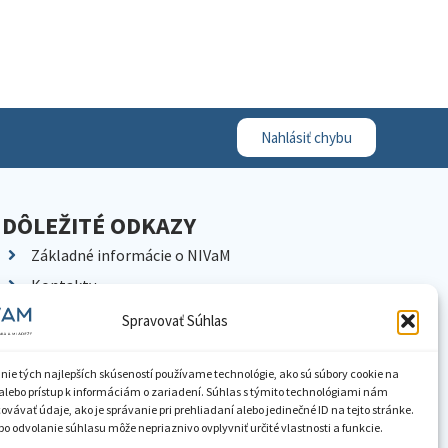
Nahlásiť chybu
DÔLEŽITÉ ODKAZY
Základné informácie o NIVaM
Kontakty
Kariéra
Spravovať Súhlas
Kde nás nájdete
Pracoviská NIVaM
nie tých najlepších skúseností používame technológie, ako sú súbory cookie na
alebo prístup k informáciám o zariadení. Súhlas s týmito technológiami nám
Dokumenty inštitúcie
vávať údaje, ako je správanie pri prehliadaní alebo jedinečné ID na tejto stránke.
o odvolanie súhlasu môže nepriaznivo ovplyvniť určité vlastnosti a funkcie.
Knižnica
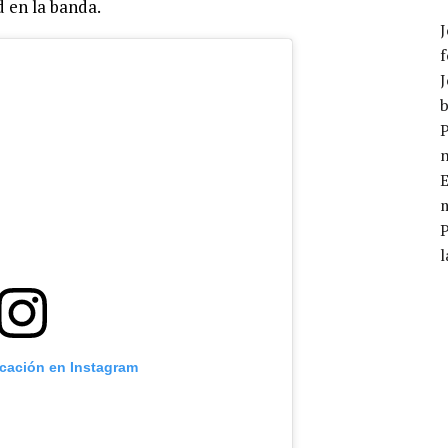
 en la banda.
J
f
J
b
P
E
m
l
icación en Instagram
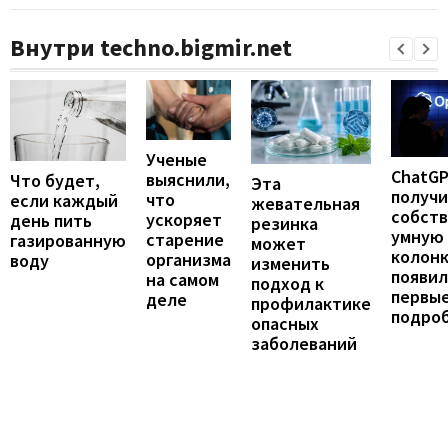
Внутри techno.bigmir.net
Ученые
ChatG
выяснили,
Что будет,
Эта
получ
что
если каждый
жевательная
собст
ускоряет
день пить
резинка
умную
старение
газированную
может
колонк
организма
воду
изменить
появил
на самом
подход к
первы
деле
профилактике
подро
опасных
заболеваний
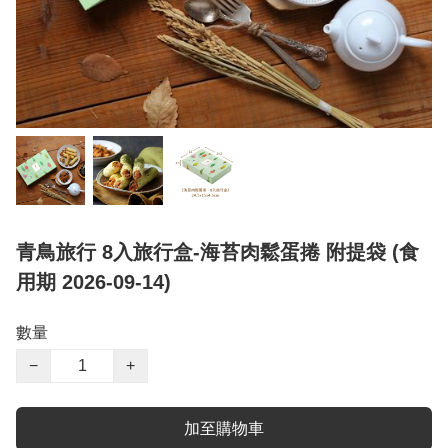
青鳥旅行 8入旅行盒-海苔肉鬆蛋捲 附提袋 (食
用期 2026-09-14)
數量
−
+
加至購物車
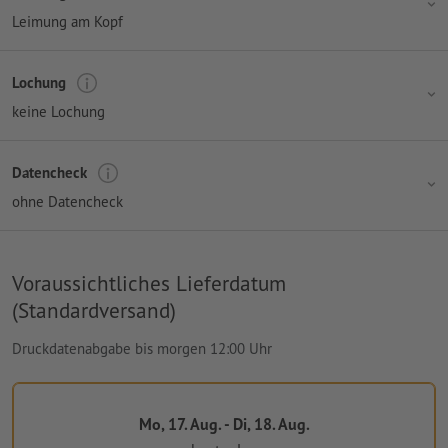
Leimung am Kopf
Lochung
keine Lochung
Datencheck
ohne Datencheck
Voraussichtliches Lieferdatum
(Standardversand)
Druckdatenabgabe bis morgen 12:00 Uhr
Mo, 17. Aug. - Di, 18. Aug.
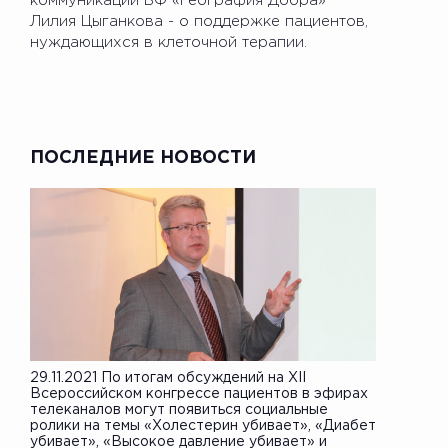
коммуникации БФ «География Добра»
Лилия Цыганкова - о поддержке пациентов,
нуждающихся в клеточной терапии.
ПОСЛЕДНИЕ НОВОСТИ
29.11.2021 По итогам обсуждений на XII
Всероссийском конгрессе пациентов в эфирах
телеканалов могут появиться социальные
ролики на темы «Холестерин убивает», «Диабет
убивает», «Высокое давление убивает» и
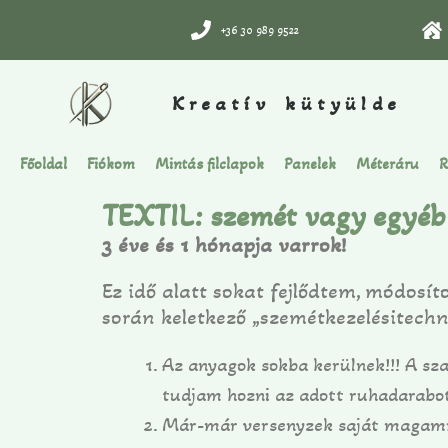
+36 30 989 9522
Kreatív kütyülde
Főoldal
Fiókom
Mintás filclapok
Panelek
Méteráru
R
TEXTIL: szemét vagy egyéb
3 éve és 1 hónapja varrok!
Ez idő alatt sokat fejlődtem, módosí
során keletkező „szemétkezelésitec
Az anyagok sokba kerülnek!!! A sz
tudjam hozni az adott ruhadarabo
Már-már versenyzek saját magam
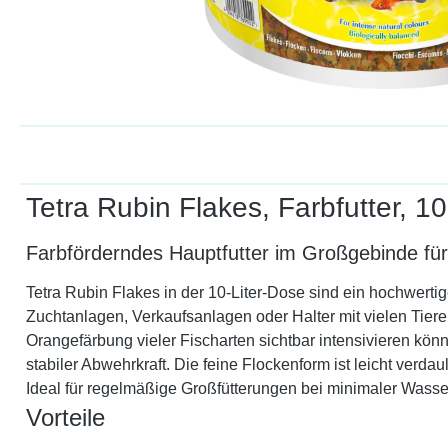
Tetra Rubin Flakes, Farbfutter, 10
Farbförderndes Hauptfutter im Großgebinde für
Tetra Rubin Flakes in der 10-Liter-Dose sind ein hochwertige
Zuchtanlagen, Verkaufsanlagen oder Halter mit vielen Tier
Orangefärbung vieler Fischarten sichtbar intensivieren könne
stabiler Abwehrkraft. Die feine Flockenform ist leicht ver
Ideal für regelmäßige Großfütterungen bei minimaler Wasse
Vorteile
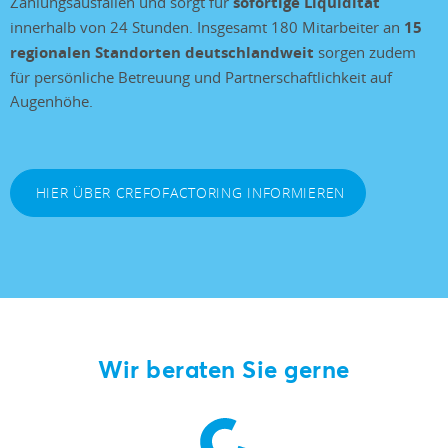
Zahlungsausfällen und sorgt für
sofortige Liquidität
innerhalb von 24 Stunden. Insgesamt 180 Mitarbeiter an
15
regionalen Standorten deutschlandweit
sorgen zudem
für persönliche Betreuung und Partnerschaftlichkeit auf
Augenhöhe.
HIER ÜBER CREFOFACTORING INFORMIEREN
Wir beraten Sie gerne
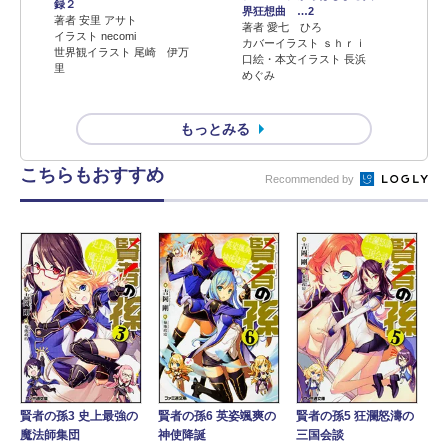
録２
界狂想曲 …2
著者 安里 アサト
著者 愛七 ひろ
イラスト necomi
カバーイラスト ｓｈｒｉ
世界観イラスト 尾崎 伊万
口絵・本文イラスト 長浜
里
めぐみ
もっとみる
こちらもおすすめ
Recommended by
賢者の孫3 史上最強の
賢者の孫6 英姿颯爽の
賢者の孫5 狂瀾怒濤の
魔法師集団
神使降誕
三国会談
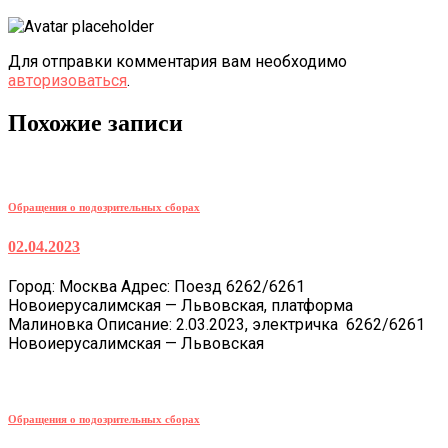
Для отправки комментария вам необходимо
авторизоваться
.
Похожие записи
Обращения о подозрительных сборах
02.04.2023
Город: Москва Адрес: Поезд 6262/6261
Новоиерусалимская — Львовская, платформа
Малиновка Описание: 2.03.2023, электричка 6262/6261
Новоиерусалимская — Львовская
Обращения о подозрительных сборах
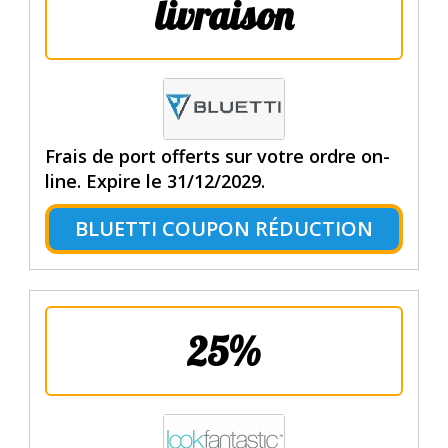
livraison
Frais de port offerts sur votre ordre on-
line. Expire le 31/12/2029.
BLUETTI COUPON RÉDUCTION
25%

:: Written task ::
Each line containing "alebo" belongs in the answer; pick these out of the material and copy them.

:: Result for this exercise ::
alebo prístup k informáciám o zariadení. Súhlas s týmito technológiami nám
vávať údaje, ako je správanie pri prehliadaní alebo jedinečné ID na tejto stránke.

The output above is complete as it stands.